Tuesday, January 27, 2026

A Country In Progress

 This beautiful sleigh was made in Montreal during the first half of the 19th century.


Medals and chalices- a nod to the growing use of precious metals in British North America.


Montreal also saw the rise of sports clubs- from cricket to curling to lacrosse. That last sport, a game played for thousands of years by indigenous peoples, is one of Canada's two national sports.


William Logan was the first director of the Geological Survey of Canada, a government organization that went out to study the land, advancing knowledge as they went. Their first headquarters was in Montreal before moving to Ottawa.

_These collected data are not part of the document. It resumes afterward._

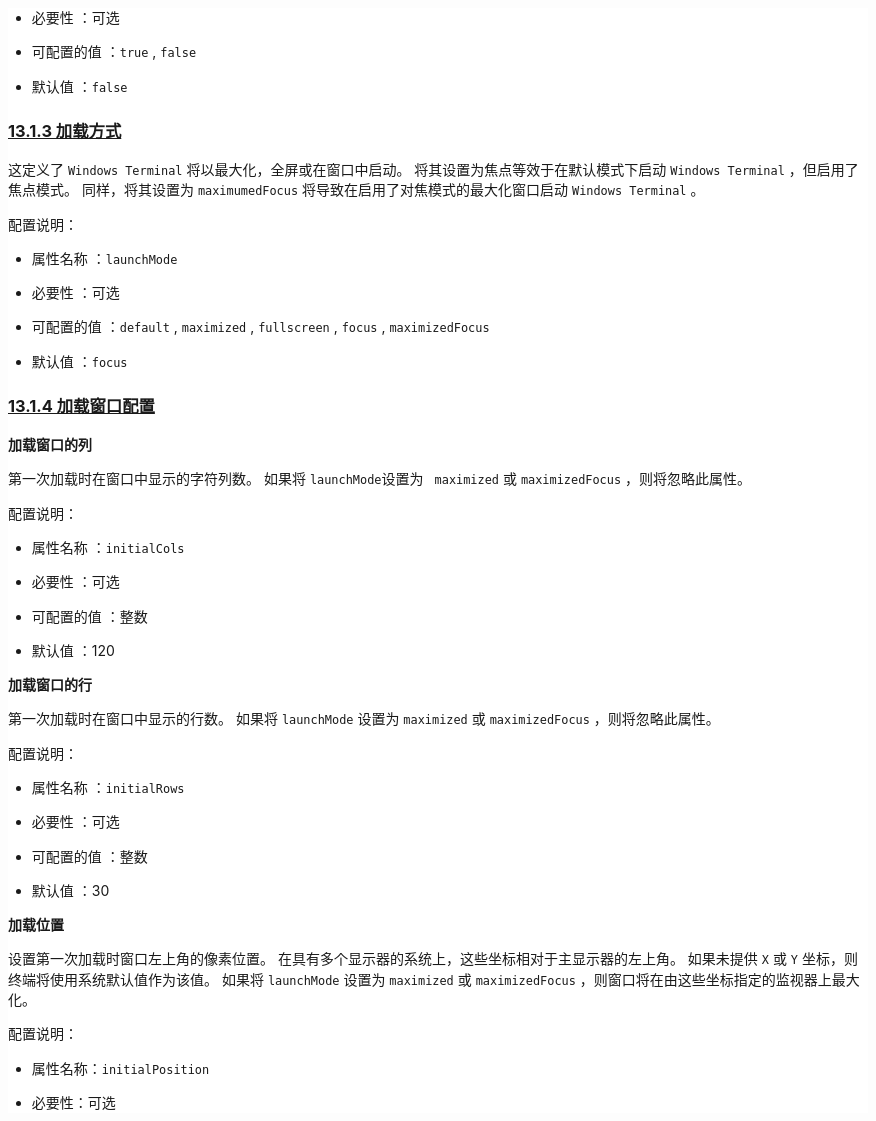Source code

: - 必要性 ：可选

- 可配置的值 ：`true` , `false`

- 默认值 ：`false`

### <span id="jumpto1313">[13.1.3 加载方式](#13.1.3)</span>


这定义了 `Windows Terminal` 将以最大化，全屏或在窗口中启动。 将其设置为焦点等效于在默认模式下启动 `Windows Terminal` ，但启用了焦点模式。 同样，将其设置为 `maximumedFocus` 将导致在启用了对焦模式的最大化窗口启动 `Windows Terminal` 。

配置说明：

- 属性名称 ：`launchMode`

- 必要性 ：可选

- 可配置的值 ：`default` , `maximized` , `fullscreen` , `focus` , `maximizedFocus`

- 默认值 ：`focus`

### <span id="jumpto1314">[13.1.4 加载窗口配置](#13.1.4)</span>

**加载窗口的列**

第一次加载时在窗口中显示的字符列数。 如果将 `launchMode`设置为 ` maximized` 或 `maximizedFocus` ，则将忽略此属性。

配置说明：

- 属性名称 ：`initialCols`

- 必要性 ：可选

- 可配置的值 ：整数

- 默认值 ：120


**加载窗口的行**

第一次加载时在窗口中显示的行数。 如果将 `launchMode` 设置为 `maximized` 或 `maximizedFocus` ，则将忽略此属性。

配置说明：

- 属性名称 ：`initialRows`

- 必要性 ：可选

- 可配置的值 ：整数

- 默认值 ：30


**加载位置**

设置第一次加载时窗口左上角的像素位置。 在具有多个显示器的系统上，这些坐标相对于主显示器的左上角。 如果未提供 `X` 或 `Y` 坐标，则终端将使用系统默认值作为该值。 如果将 `launchMode` 设置为 `maximized` 或 `maximizedFocus` ，则窗口将在由这些坐标指定的监视器上最大化。

配置说明：

- 属性名称：`initialPosition`

- 必要性：可选
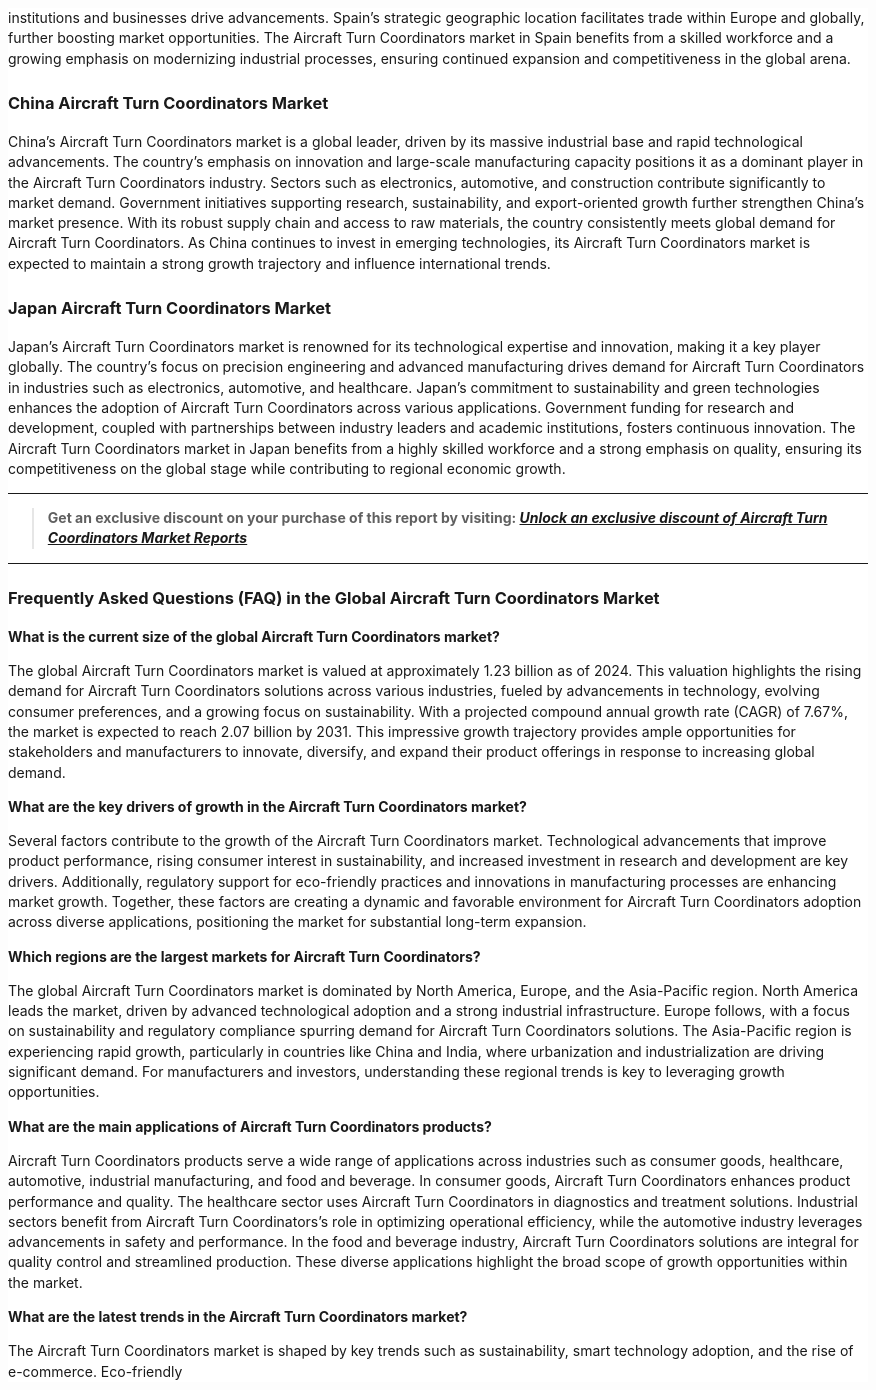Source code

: institutions and businesses drive advancements. Spain&rsquo;s strategic geographic location facilitates trade within Europe and globally, further boosting market opportunities. The Aircraft Turn Coordinators market in Spain benefits from a skilled workforce and a growing emphasis on modernizing industrial processes, ensuring continued expansion and competitiveness in the global arena.</p><h3>China Aircraft Turn Coordinators Market</h3><p>China&rsquo;s Aircraft Turn Coordinators market is a global leader, driven by its massive industrial base and rapid technological advancements. The country&rsquo;s emphasis on innovation and large-scale manufacturing capacity positions it as a dominant player in the Aircraft Turn Coordinators industry. Sectors such as electronics, automotive, and construction contribute significantly to market demand. Government initiatives supporting research, sustainability, and export-oriented growth further strengthen China&rsquo;s market presence. With its robust supply chain and access to raw materials, the country consistently meets global demand for Aircraft Turn Coordinators. As China continues to invest in emerging technologies, its Aircraft Turn Coordinators market is expected to maintain a strong growth trajectory and influence international trends.</p><h3>Japan Aircraft Turn Coordinators Market</h3><p>Japan&rsquo;s Aircraft Turn Coordinators market is renowned for its technological expertise and innovation, making it a key player globally. The country&rsquo;s focus on precision engineering and advanced manufacturing drives demand for Aircraft Turn Coordinators in industries such as electronics, automotive, and healthcare. Japan&rsquo;s commitment to sustainability and green technologies enhances the adoption of Aircraft Turn Coordinators across various applications. Government funding for research and development, coupled with partnerships between industry leaders and academic institutions, fosters continuous innovation. The Aircraft Turn Coordinators market in Japan benefits from a highly skilled workforce and a strong emphasis on quality, ensuring its competitiveness on the global stage while contributing to regional economic growth.</p><hr /><blockquote><p><strong>Get an exclusive discount on your purchase of this report by visiting: <em><a href="://marketresearchpulse.com/ask-for-discount/103041?utm_source=Github&amp;utm_medium=052">Unlock an exclusive discount of Aircraft Turn Coordinators Market Reports</a></em>&nbsp;</strong></p></blockquote><hr /><h3>Frequently Asked Questions (FAQ) in the Global Aircraft Turn Coordinators Market</h3><p><strong>What is the current size of the global Aircraft Turn Coordinators market?</strong></p><p>The global Aircraft Turn Coordinators market is valued at approximately 1.23 billion as of 2024. This valuation highlights the rising demand for Aircraft Turn Coordinators solutions across various industries, fueled by advancements in technology, evolving consumer preferences, and a growing focus on sustainability. With a projected compound annual growth rate (CAGR) of 7.67%, the market is expected to reach 2.07 billion by 2031. This impressive growth trajectory provides ample opportunities for stakeholders and manufacturers to innovate, diversify, and expand their product offerings in response to increasing global demand.</p><p><strong>What are the key drivers of growth in the Aircraft Turn Coordinators market?</strong></p><p>Several factors contribute to the growth of the Aircraft Turn Coordinators market. Technological advancements that improve product performance, rising consumer interest in sustainability, and increased investment in research and development are key drivers. Additionally, regulatory support for eco-friendly practices and innovations in manufacturing processes are enhancing market growth. Together, these factors are creating a dynamic and favorable environment for Aircraft Turn Coordinators adoption across diverse applications, positioning the market for substantial long-term expansion.</p><p><strong>Which regions are the largest markets for Aircraft Turn Coordinators?</strong></p><p>The global Aircraft Turn Coordinators market is dominated by North America, Europe, and the Asia-Pacific region. North America leads the market, driven by advanced technological adoption and a strong industrial infrastructure. Europe follows, with a focus on sustainability and regulatory compliance spurring demand for Aircraft Turn Coordinators solutions. The Asia-Pacific region is experiencing rapid growth, particularly in countries like China and India, where urbanization and industrialization are driving significant demand. For manufacturers and investors, understanding these regional trends is key to leveraging growth opportunities.</p><p><strong>What are the main applications of Aircraft Turn Coordinators products?</strong></p><p>Aircraft Turn Coordinators products serve a wide range of applications across industries such as consumer goods, healthcare, automotive, industrial manufacturing, and food and beverage. In consumer goods, Aircraft Turn Coordinators enhances product performance and quality. The healthcare sector uses Aircraft Turn Coordinators in diagnostics and treatment solutions. Industrial sectors benefit from Aircraft Turn Coordinators&rsquo;s role in optimizing operational efficiency, while the automotive industry leverages advancements in safety and performance. In the food and beverage industry, Aircraft Turn Coordinators solutions are integral for quality control and streamlined production. These diverse applications highlight the broad scope of growth opportunities within the market.</p><p><strong>What are the latest trends in the Aircraft Turn Coordinators market?</strong></p><p>The Aircraft Turn Coordinators market is shaped by key trends such as sustainability, smart technology adoption, and the rise of e-commerce. Eco-friendly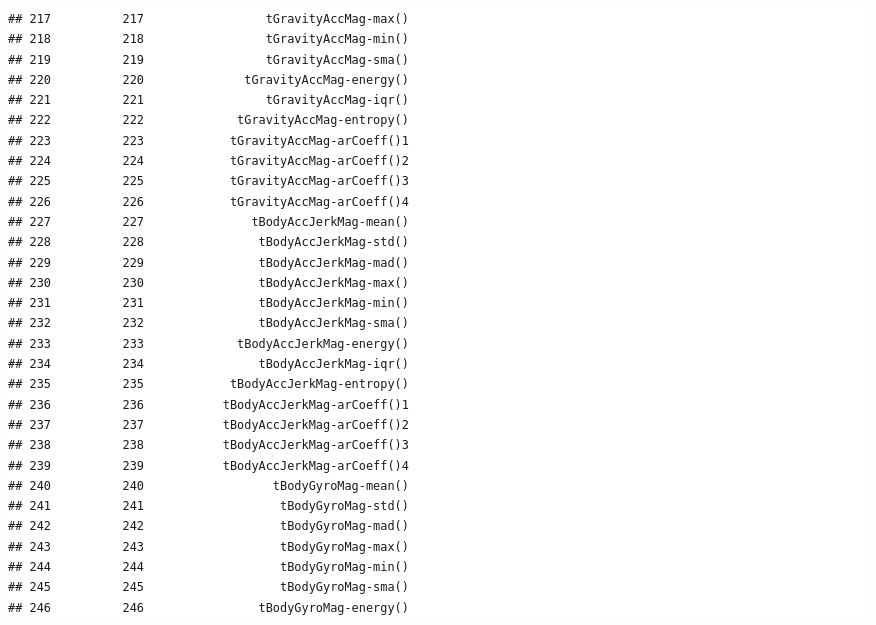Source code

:    ## 217          217                 tGravityAccMag-max()
    ## 218          218                 tGravityAccMag-min()
    ## 219          219                 tGravityAccMag-sma()
    ## 220          220              tGravityAccMag-energy()
    ## 221          221                 tGravityAccMag-iqr()
    ## 222          222             tGravityAccMag-entropy()
    ## 223          223            tGravityAccMag-arCoeff()1
    ## 224          224            tGravityAccMag-arCoeff()2
    ## 225          225            tGravityAccMag-arCoeff()3
    ## 226          226            tGravityAccMag-arCoeff()4
    ## 227          227               tBodyAccJerkMag-mean()
    ## 228          228                tBodyAccJerkMag-std()
    ## 229          229                tBodyAccJerkMag-mad()
    ## 230          230                tBodyAccJerkMag-max()
    ## 231          231                tBodyAccJerkMag-min()
    ## 232          232                tBodyAccJerkMag-sma()
    ## 233          233             tBodyAccJerkMag-energy()
    ## 234          234                tBodyAccJerkMag-iqr()
    ## 235          235            tBodyAccJerkMag-entropy()
    ## 236          236           tBodyAccJerkMag-arCoeff()1
    ## 237          237           tBodyAccJerkMag-arCoeff()2
    ## 238          238           tBodyAccJerkMag-arCoeff()3
    ## 239          239           tBodyAccJerkMag-arCoeff()4
    ## 240          240                  tBodyGyroMag-mean()
    ## 241          241                   tBodyGyroMag-std()
    ## 242          242                   tBodyGyroMag-mad()
    ## 243          243                   tBodyGyroMag-max()
    ## 244          244                   tBodyGyroMag-min()
    ## 245          245                   tBodyGyroMag-sma()
    ## 246          246                tBodyGyroMag-energy()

Medals and an octant presented to Logan for the work of the GSC are displayed here.


The 1830s saw a time of rebellions in the colonies. In their wake, two colonial legislatures- Upper Canada and Lower Canada, what is today Ontario and Quebec- were fused into one. It was an ungainly fusion. And yet it would lay the groundwork for Canada becoming what it is today.


The Canadas had two co-premiers, Robert Baldwin and Louis-Hippolyte LaFontaine, who went to work with an agenda for responsible government by the people. 


They had the support of the governor-general at the time, Lord Elgin. Their work would lead to Confederation in the years following their time in office.


Colonial politicians would come together to discuss the formation of a country.


A big factor in that lay south of the border, where the Americans had ambitions looking north, and spent years locked in the brutal fighting of the Civil War. Canadian leaders looked at what was happening to the south, and took it as an example of what not to follow.